In less than five minutes, my phone rings. “Hiya, Norman,” I say.
“Yikes! You’re really getting good at this stuff!” A small amount of static interferes with the wires from Whitehorse but there is no mistaking the bass rumble of Norman Joe Szabo.
“Nah, you know I’m the ultra-rational type, eh? I figured if you were home from work by six o’clock, chances were very good I’d hear from you pronto.”
“Yes, ma’am. You’re the third report in today, two yesterday and...I’ve got another one on the go here.”
Norman is the only person in the world who calls me “ma’am” besides store clerks who size me up and figure, quite rightly, that I’m past the “May I help you, Miss?” stage of life. But with Norman, it’s okay. It makes me feel like Miss Kitty to his Matt Dillon. I’ve never met Norman except via our correspondence and the telephone. He’s got a great voice.
“Mercy? Are you still there? Can you hear me?” The great voice is talking. The great daydreamer wafts back to earth.
“Yes, I’m here. Sorry.”
“Okay, good. Now, I’m just curious. Is this one a night incident or daytime?”

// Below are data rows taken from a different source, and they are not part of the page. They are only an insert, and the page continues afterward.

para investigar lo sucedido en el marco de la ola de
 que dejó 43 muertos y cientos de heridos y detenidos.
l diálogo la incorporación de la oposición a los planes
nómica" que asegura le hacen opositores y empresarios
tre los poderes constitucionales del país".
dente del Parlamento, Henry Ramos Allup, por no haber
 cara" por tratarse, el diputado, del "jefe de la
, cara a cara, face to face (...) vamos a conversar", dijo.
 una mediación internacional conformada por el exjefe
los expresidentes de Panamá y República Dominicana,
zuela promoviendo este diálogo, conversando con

“Both, I’m fairly certain of that. How many did you say had called in?”
“Six so far. It could be an isolated flurry, except you and two of the others are in my Top Ten list of receivers, so I’m taking it very seriously. It could be the advance guard for a big one somewhere.”
“Or we could be the mop-up crew reporting after the fact. Do you get much of that?” I blat out, and immediately wish I’d stifled myself. I might come across as terminally skeptical.

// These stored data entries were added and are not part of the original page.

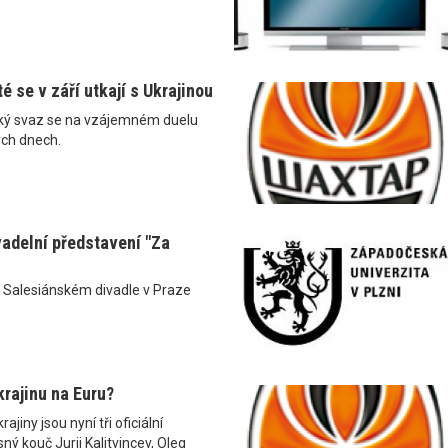
té se v září utkají s Ukrajinou
ský svaz se na vzájemném duelu
ých dnech.
vadelní představení "Za
 Salesiánském divadle v Praze
rajinu na Euru?
ajiny jsou nyní tři oficiální
ný kouč Jurij Kalitvincev, Oleg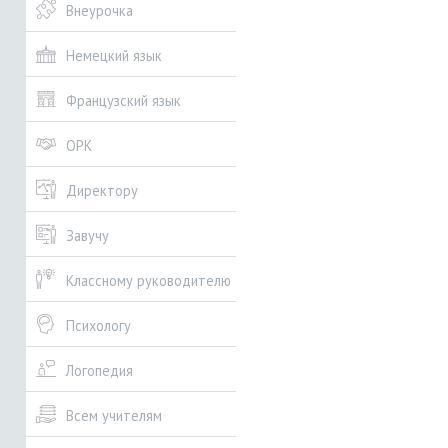
Внеурочка
Немецкий язык
Французский язык
ОРК
Директору
Завучу
Классному руководителю
Психологу
Логопедия
Всем учителям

“That does happen and it’s a real hazard. People watch the late night news, fall asleep, have bad dreams about God knows what, I mean, look at the material they’re crunching through. Then they send me material that turns out to be El Salvador’s death squads, some creepo killing prostitutes in Vancouver or a political assassination in Beirut. But like I say, better to stay on top of it all, know the late night news when you see it, than to dismiss something important. So, can you give me a few seconds here to get set up and we’ll do a tape?”
“Sure, ready anytime you are,” I say.
He’s smart and tactful too. Always explains things. Most things. During the Nitassinan work, I resisted everything, asked questions constantly. Not only had I felt isolated, but too much depended on these annoying, frightening, utterly vivid dreams of mine. Norman patiently explained his computer network and the three-hundred-plus people hooked into it. People like me. Five months later, the low-flying military harassment of so-called uninhabited Nitassinan stopped, with a United Nations edict in place, no thanks to the duplicitous mealy-mouthing of the government. Norman says he can’t talk about some of it. Sworn to secrecy. National security. Uh huh. That’s why I’m still skeptical about all this stuff. Still...
trust yourself listen up you’re not demented, girl!
“Sorry? Norman? I didn’t catch that last bit.”